◆ 记录数据 ◆
◇ ◇ ◇ ◇ ◇

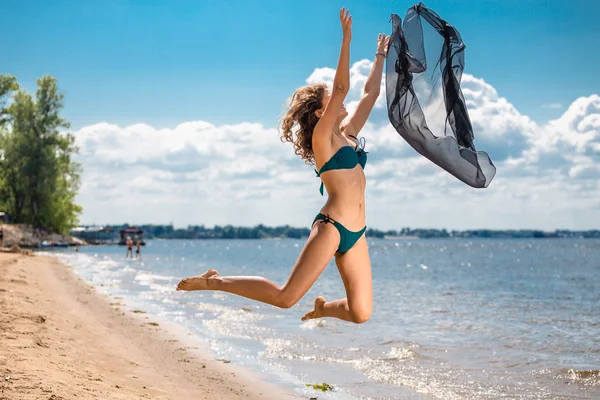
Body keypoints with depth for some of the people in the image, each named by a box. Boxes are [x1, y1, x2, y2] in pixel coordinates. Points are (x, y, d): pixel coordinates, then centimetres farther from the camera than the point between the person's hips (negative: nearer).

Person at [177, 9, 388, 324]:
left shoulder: (348, 133, 18)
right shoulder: (322, 137, -3)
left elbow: (371, 93, 26)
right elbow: (342, 88, -15)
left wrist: (381, 56, 29)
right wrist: (346, 39, -19)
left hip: (355, 234, 8)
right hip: (330, 226, -8)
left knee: (361, 313, -1)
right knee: (285, 297, -12)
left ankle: (323, 308, 30)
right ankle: (213, 282, 2)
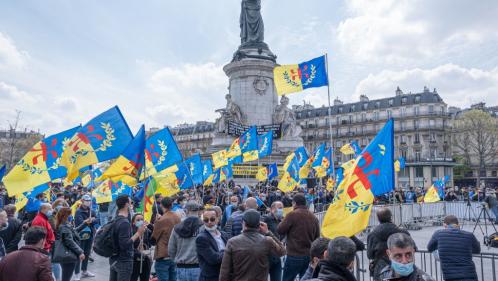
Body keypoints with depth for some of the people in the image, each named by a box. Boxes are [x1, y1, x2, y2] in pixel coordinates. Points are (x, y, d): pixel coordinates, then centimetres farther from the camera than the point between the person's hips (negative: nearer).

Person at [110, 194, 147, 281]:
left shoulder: (116, 220, 6)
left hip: (114, 259, 9)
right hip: (124, 261, -9)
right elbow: (125, 245, -26)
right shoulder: (124, 223, -23)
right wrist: (138, 233, -22)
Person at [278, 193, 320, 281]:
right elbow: (317, 237, 13)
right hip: (309, 255, 5)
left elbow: (280, 230, -6)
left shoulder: (292, 214, -12)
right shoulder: (314, 217, 5)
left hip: (295, 255, -5)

◇ ◇ ◇ ◇ ◇

◆ 任务说明 ◆
请从上面包含“right elbow: (342, 88, -15)”的那一行开始，一直写到包含“right ankle: (213, 282, 2)”的那一行为止（首尾两行都算在内），只重写这些行，行中原有文字照样保留。将其中每个关键点的坐标值和深度值都按 1.75 倍缩放，并四舍五入为整数，恰好为 .5 时向上进位。

◆ 本题答案 ◆
right elbow: (599, 154, -26)
left wrist: (667, 98, 51)
right wrist: (606, 68, -33)
left hip: (621, 410, 14)
right hip: (578, 396, -14)
left knee: (632, 548, -2)
right knee: (499, 520, -21)
left ankle: (565, 539, 53)
right ankle: (373, 494, 4)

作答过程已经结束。